EU Commission work plan threatens global climate action

Despite making a green deal pledge, no new laws have been proposed to tackle deforestation.
calendar icon 1 February 2020
clock icon 4 minute read

The European Commission could derail the prospects of a global climate deal at the end of this year by delaying a plan to upgrade the European Union’s 2030 emissions reduction target until after the summer, warned Greenpeace.

According to an annual work programme released on Wednesday 29 January, the Commission would not table a plan to increase the EU’s current 40 percent emissions reduction target for 2030 until the second half of the year. The work programme also implies that the Commission would not include a revised 2030 target when it releases a draft EU climate law in late February. This would leave governments only one EU summit in October to agree the new target in time for a UN climate summit in November in Glasgow.

Greenpeace EU climate policy adviser Sebastian Mang said: “Commission President von der Leyen recognises that our house is on fire but says Europe should wait until autumn to even talk about dousing the flames.
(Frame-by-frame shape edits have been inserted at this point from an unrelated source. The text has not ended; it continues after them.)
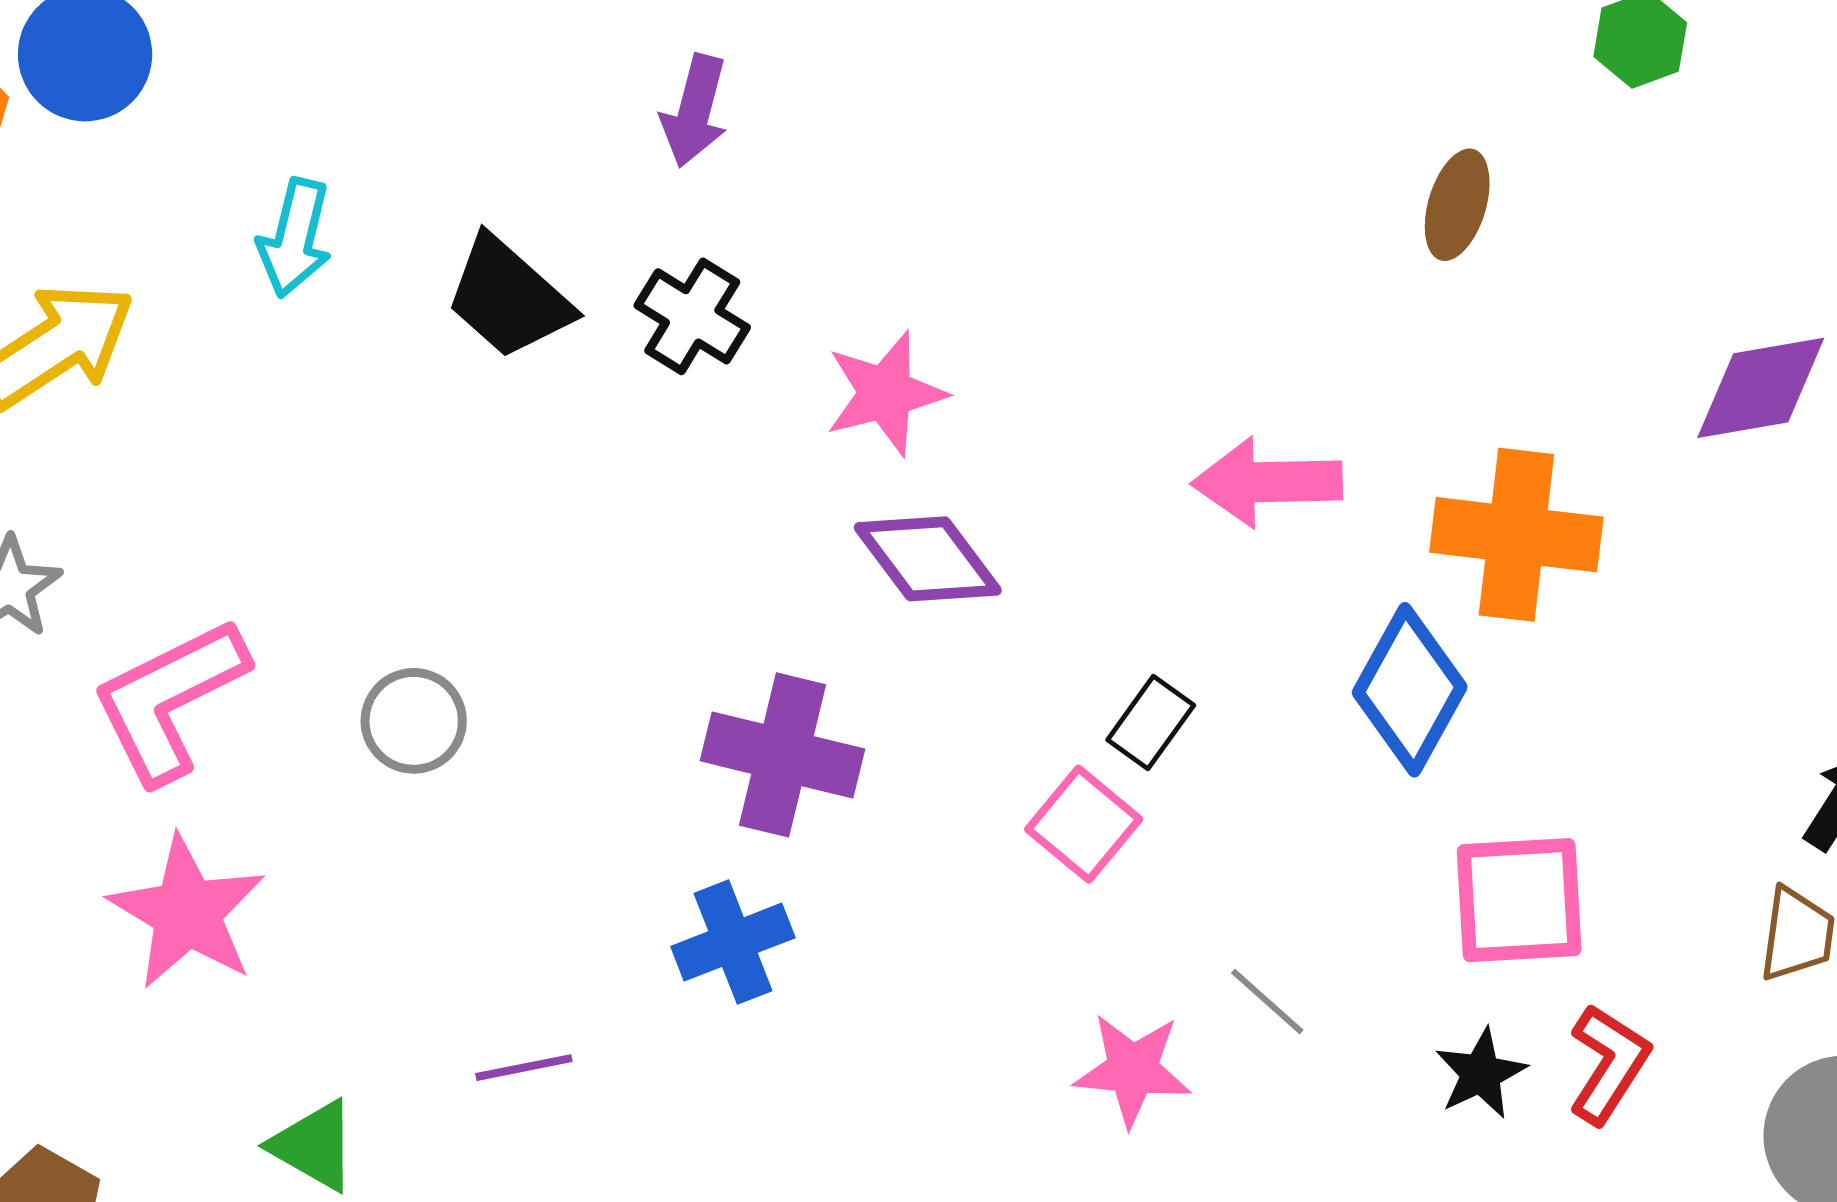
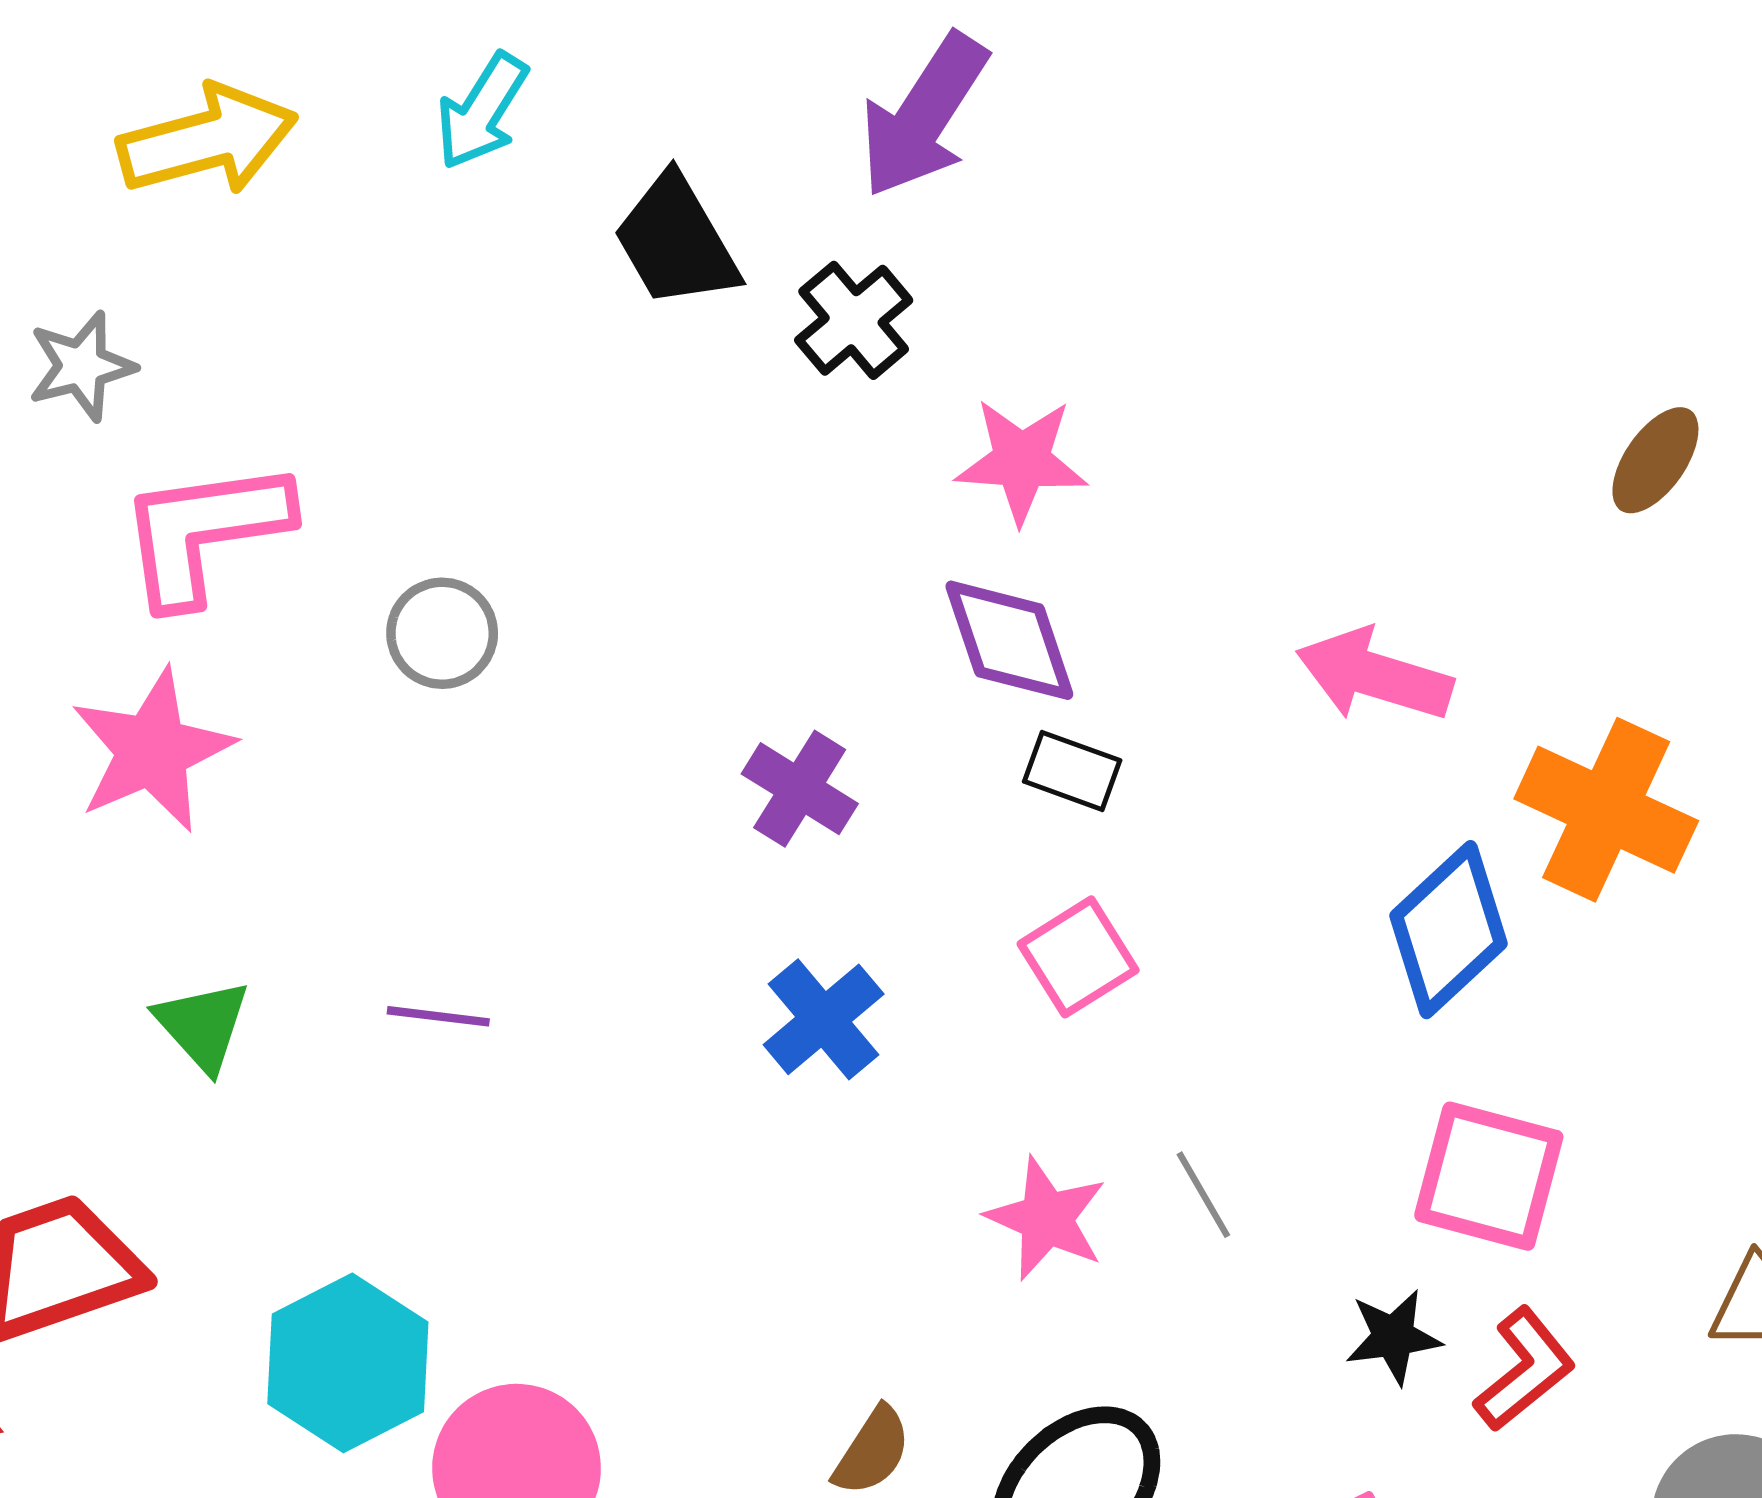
purple arrow: (695, 111) -> (924, 116), size x1.5
black rectangle: (1151, 722) -> (1072, 771), moved, turned 56
purple cross: (782, 755) -> (800, 789), size x0.7
blue cross: (733, 942) -> (824, 1019), moved, turned -37

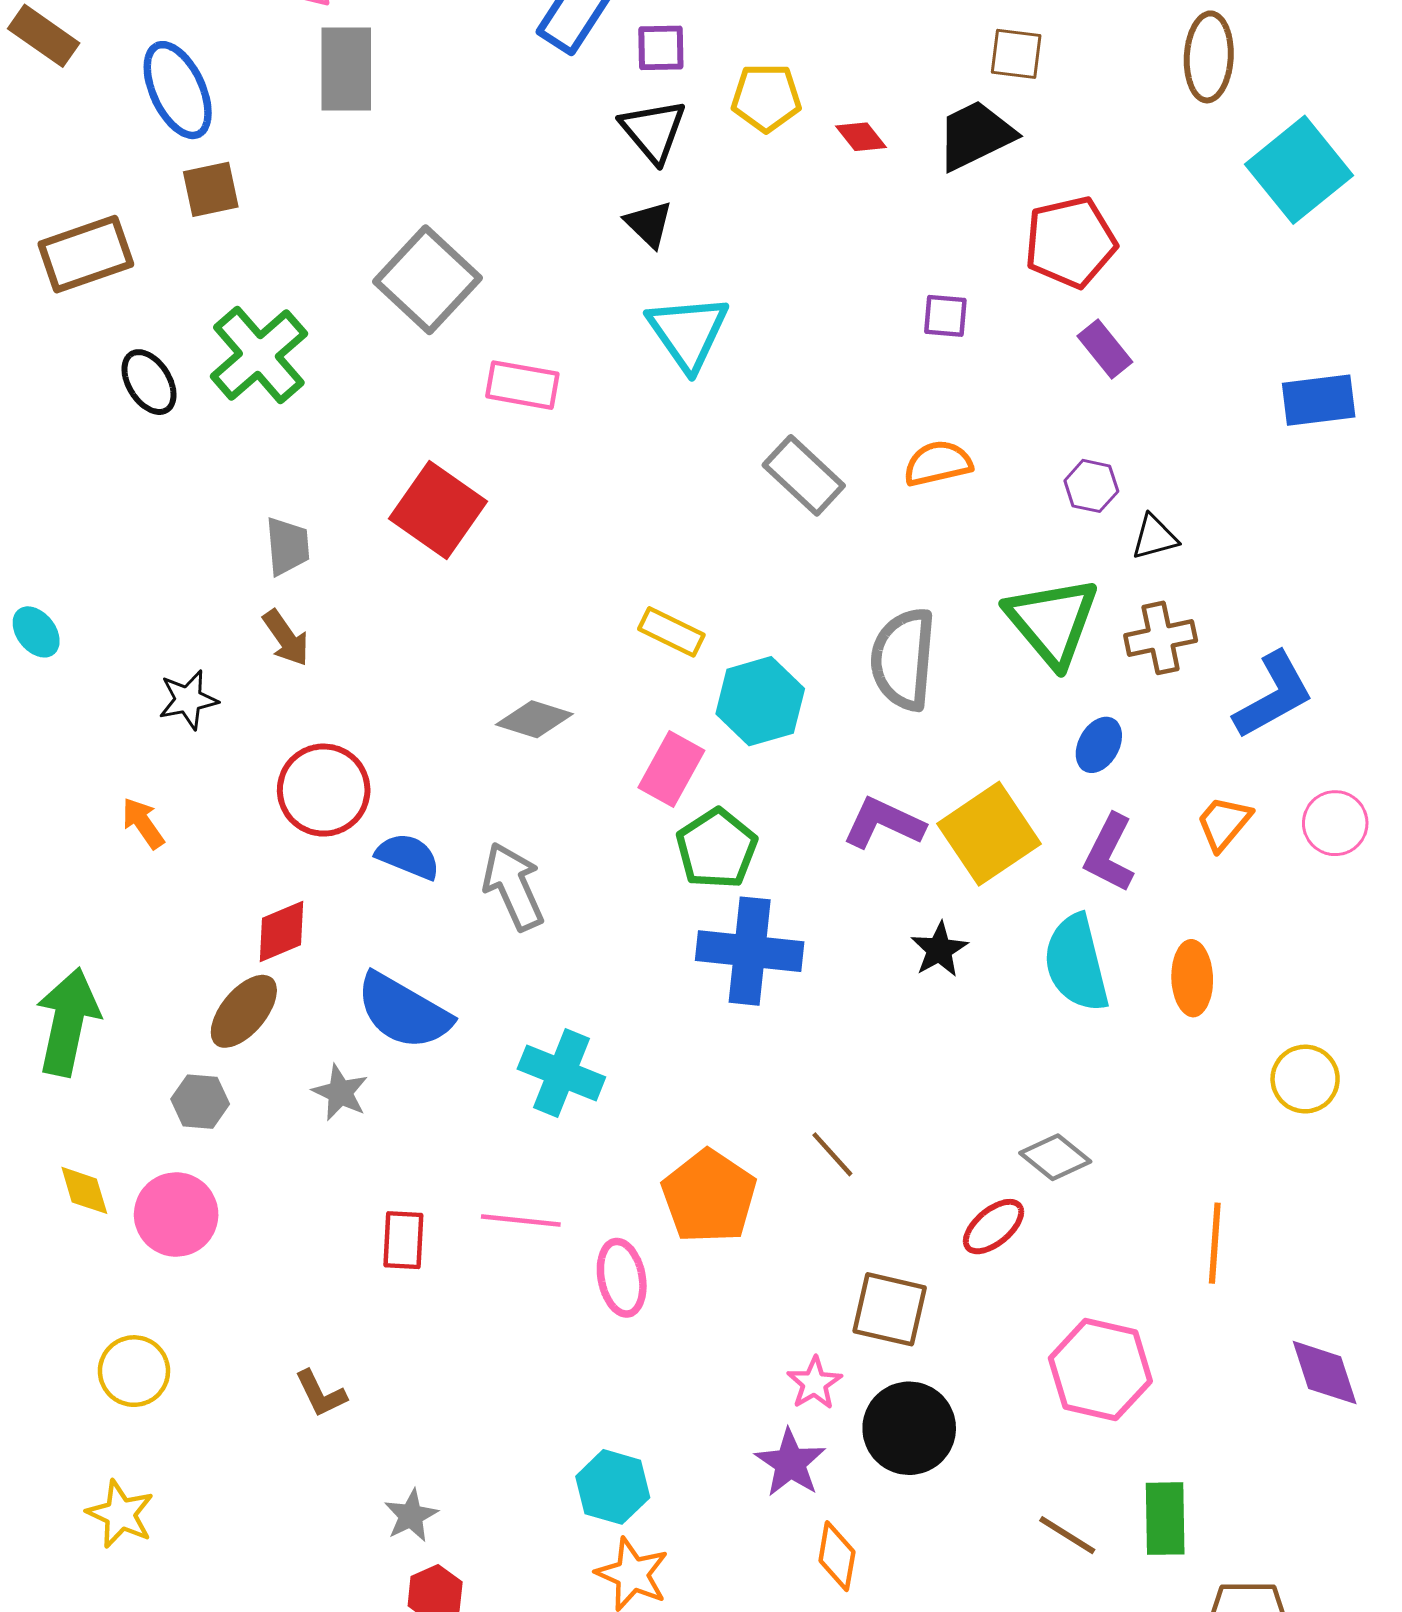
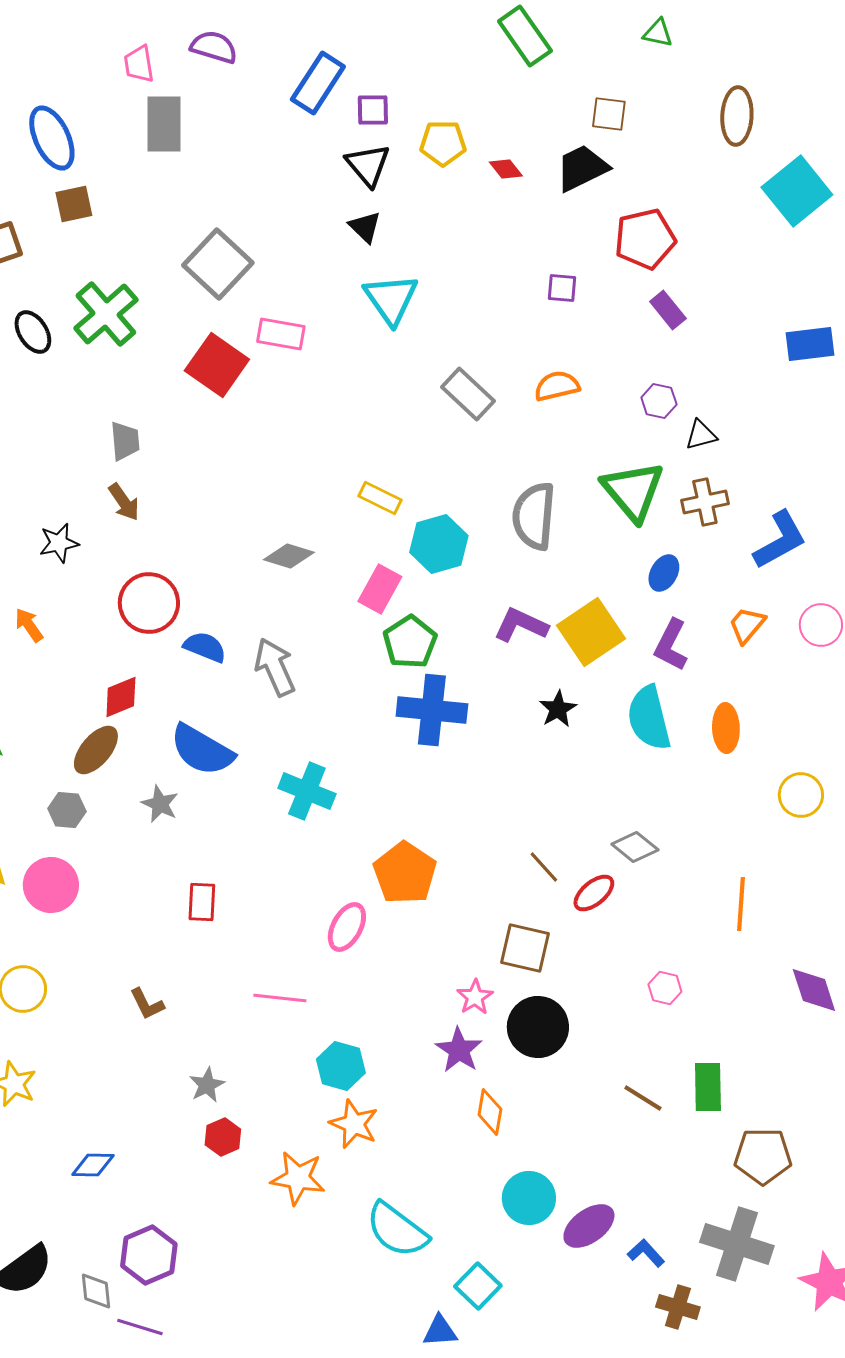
red square: (438, 510) -> (217, 365), moved
brown line: (832, 1154) -> (544, 867), moved
pink line: (521, 1221) -> (280, 998), moved
pink ellipse: (622, 1278) -> (347, 927), turned 39
pink hexagon: (1100, 1370) -> (665, 988), size x0.5

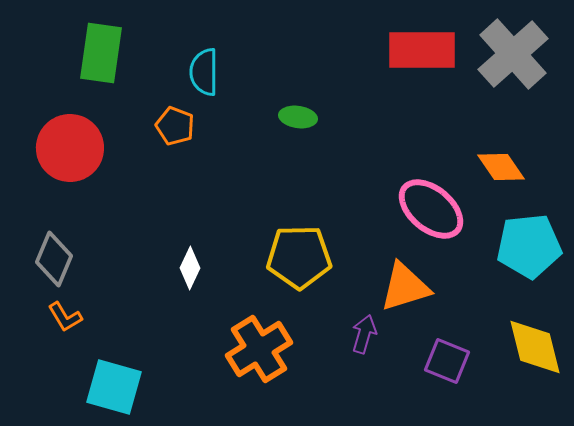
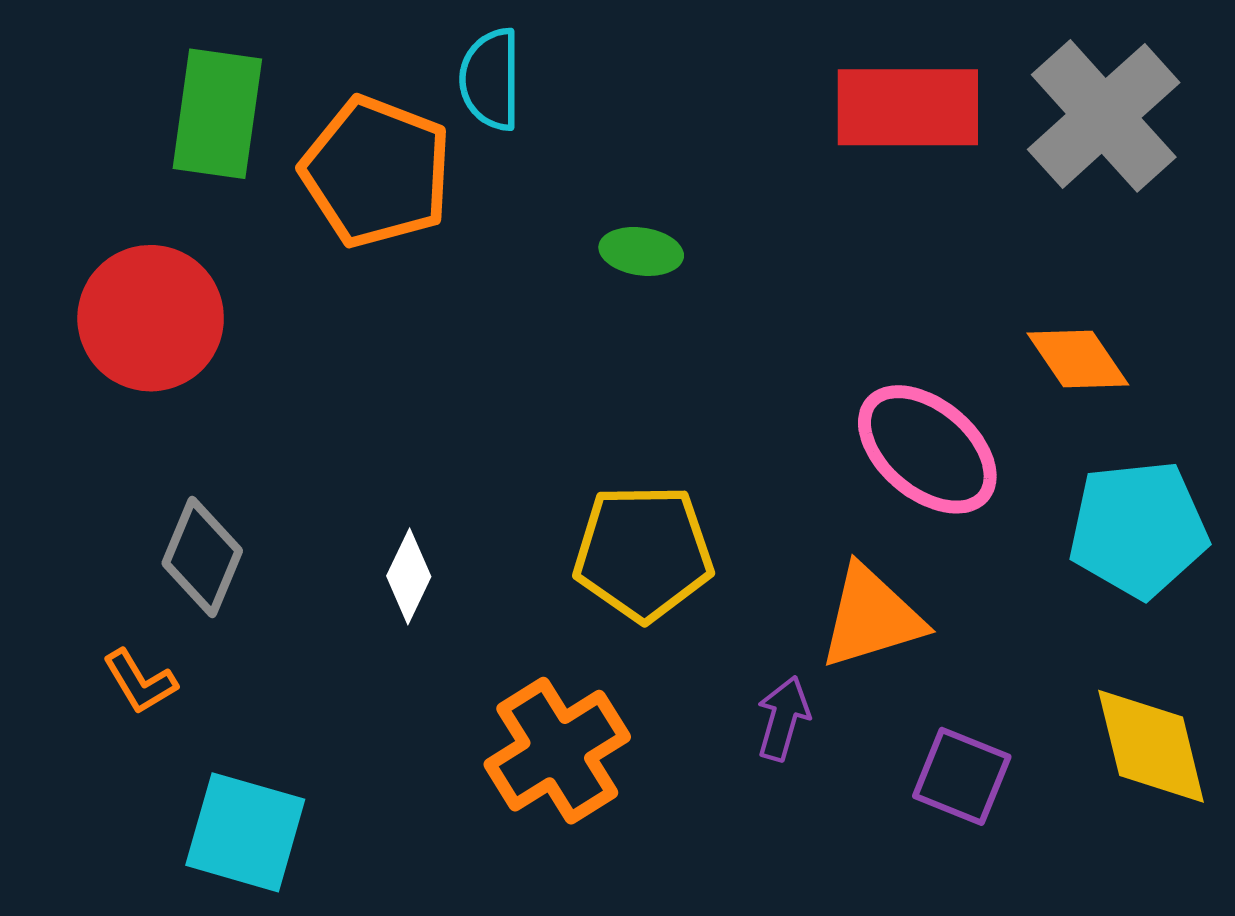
cyan semicircle: (204, 72) -> (491, 79), moved
orange pentagon: (175, 126) -> (377, 172), moved, size x1.8
gray diamond: (54, 259) -> (202, 557), moved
If the Commission is serious about climate action, it must put forward a science-based 2030 climate target well before an EU summit in June. Delaying until September would be a major blow to the Commission’s green deal ambitions and its aim to encourage other blocs to get behind a global climate deal.”

Under the Paris climate agreement, governments must submit new or updated 2030 climate plans before the Glasgow summit. These plans must commit governments to measures limiting global heating to as close as possible to 1.5°C, in order to avoid full-blown climate breakdown. The delayed timetable means the EU could go to Glasgow empty handed.

Governments needed over a year to agree to reduce EU emissions to net-zero by 2050, after opposition from Poland and a handful of other countries.

Earlier this month, the European Parliament called for a 55 percent 2030 target to be included in the draft climate law, well ahead of an EU-China summit in September and the climate summit in November.

To limit global heating to 1.5°C, Greenpeace is calling on the EU to upgrade its 2030 target to at least 65 percent cuts in emissions (compared to 1990 levels) and achieve climate neutrality by 2040.

A UN report shows that current global climate pledges will lead to 3.2°C of global heating, while the EU’s current targets would lead to up to 3°C of heating.


The Commission’s work programme also fails to mention any new legislation to ensure deforestation-free supply chains for goods sold on the EU market, despite the Commission promising in its green deal that it would announce measures "from 2020". The EU has pledged to halt global deforestation by the end of 2020.

Both governments and the European Parliament have called for new legislation to ensure deforestation-free supply chains. Greenpeace is calling on the EU to introduce new laws by the end of 2020 to ensure that no soy, meat, palm oil or other products sold in the EU drive further forest destruction or human rights violations.